Two small streams traverse our condominium and they give it its name, Twin Brooks. They escape notice by most visitors because they are no more than tiny rivulets that a young person, not me, could cross in a single jump. Moreover, all the landscaping has done much to hide them out of sight. Probably a good part of the water runs through underground pipes. But Nature persists as best it can and a good observer perhaps could imagine what the land looked like before all the earth moving, paving and construction that could place in recent times.
Where
the two brooks meet, a small pond is present. Ducks and geese raise
their families there some years. An occasional blue heron visits the
pond and manages to make a meal of some little fish. Also, a muskrat
hangs around the edge of the water.
I
wonder what the land was like a few thousand years ago before
Europeans arrived and populations grew and grew to what they are
nowadays. There were Native Americans then, tribes distributed across
the land. The ones living here were the Lenape (or Lenni-Lenapi).

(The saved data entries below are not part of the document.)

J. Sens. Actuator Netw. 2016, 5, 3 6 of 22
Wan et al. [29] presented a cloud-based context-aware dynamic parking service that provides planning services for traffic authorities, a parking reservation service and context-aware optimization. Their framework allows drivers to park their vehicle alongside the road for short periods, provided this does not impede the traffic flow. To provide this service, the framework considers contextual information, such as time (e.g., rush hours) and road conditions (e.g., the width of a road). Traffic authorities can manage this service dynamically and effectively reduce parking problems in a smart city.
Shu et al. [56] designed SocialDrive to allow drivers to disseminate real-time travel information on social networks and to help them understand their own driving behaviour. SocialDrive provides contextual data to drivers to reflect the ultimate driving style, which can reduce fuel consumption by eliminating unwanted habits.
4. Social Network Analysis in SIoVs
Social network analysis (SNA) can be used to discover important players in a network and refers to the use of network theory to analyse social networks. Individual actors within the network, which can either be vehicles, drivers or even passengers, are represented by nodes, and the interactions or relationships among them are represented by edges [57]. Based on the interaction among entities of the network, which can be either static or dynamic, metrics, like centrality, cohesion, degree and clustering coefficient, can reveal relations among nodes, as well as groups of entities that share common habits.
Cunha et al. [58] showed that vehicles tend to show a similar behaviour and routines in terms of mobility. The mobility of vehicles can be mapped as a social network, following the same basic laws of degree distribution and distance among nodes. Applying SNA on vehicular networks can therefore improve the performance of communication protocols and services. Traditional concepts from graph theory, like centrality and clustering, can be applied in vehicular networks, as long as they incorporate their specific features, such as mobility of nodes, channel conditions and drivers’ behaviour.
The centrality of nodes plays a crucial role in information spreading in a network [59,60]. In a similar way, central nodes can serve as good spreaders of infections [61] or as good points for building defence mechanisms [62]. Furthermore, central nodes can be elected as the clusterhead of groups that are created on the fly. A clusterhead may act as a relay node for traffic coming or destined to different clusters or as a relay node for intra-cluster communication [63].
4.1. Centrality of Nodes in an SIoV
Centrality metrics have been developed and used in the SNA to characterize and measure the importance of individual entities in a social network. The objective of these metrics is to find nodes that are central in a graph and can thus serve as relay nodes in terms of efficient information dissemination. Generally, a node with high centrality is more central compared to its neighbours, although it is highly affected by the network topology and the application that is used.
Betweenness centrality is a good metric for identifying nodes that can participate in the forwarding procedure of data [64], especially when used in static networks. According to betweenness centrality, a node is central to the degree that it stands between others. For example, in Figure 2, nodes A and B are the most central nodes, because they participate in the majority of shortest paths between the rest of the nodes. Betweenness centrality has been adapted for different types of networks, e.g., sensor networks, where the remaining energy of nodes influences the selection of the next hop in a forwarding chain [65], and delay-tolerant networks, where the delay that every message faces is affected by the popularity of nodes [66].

Were some of them camped in the Twin Brooks site either temporarily
or generation after generation? Do I walk on their steps sometimes?
I
search for information on the original residents of this land and
learn that the Lenape tribe covered part of Delaware, eastern
Pennsylvania, all of New Jersey and a southeastern part of New York
state. The region was known to them as “Lenapehoking,” which
meant land of the Lenape. These Native Americans had a matrilineal
system, that is children belonged to their mother's clan, from which
they gained their social status and identity. Male leadership was
passed through the maternal line and elder women could remove leaders
they didn't approve of. Not exactly equal rights but far better than
the condition of European women of those days.
So,
I try to imagine the Twin Brooks family or families that occupied
this area long before our condominium was built and long before I
moved here. Perhaps they built their wigwam at the spot where the two
streamlets met. Did they grow the Three Sisters –corn, beans and
squash– where we have a parking lot? Are there some broken clay
shards buried somewhere? Perhaps a little girl lost her doll exactly
under my bedroom, the doll her grandmother lovingly made using corn
husks and strings. I have no doubt they hunted deer and turkey
nearby. Rarely a lost deer wanders into our property, desperately
looking for better cover and finding only pavement, traffic and
frightening noises.
They
must have gathered berries. Still some berry shrubs grow here and
there. Chestnuts must have been an important part of their winter
food. It is sad to think that practically no chestnut trees are left
because of a terrible blight accidentally introduced from overseas.
European
colonists coveted the land when their population kept growing, so
they relocated the Lenape Indians a couple of centuries ago.
“Relocated” is just a wishy-washy way to say that the original
residents of the land were robbed of their rights, uprooted and sent
to an uncertain fate to the Indian Territory in Oklahoma. There, they
had to survive as best they could, making do with limited resources
and competing with other tribes already present in the area.
I
wonder what we mean when we sing: “This land is my land.”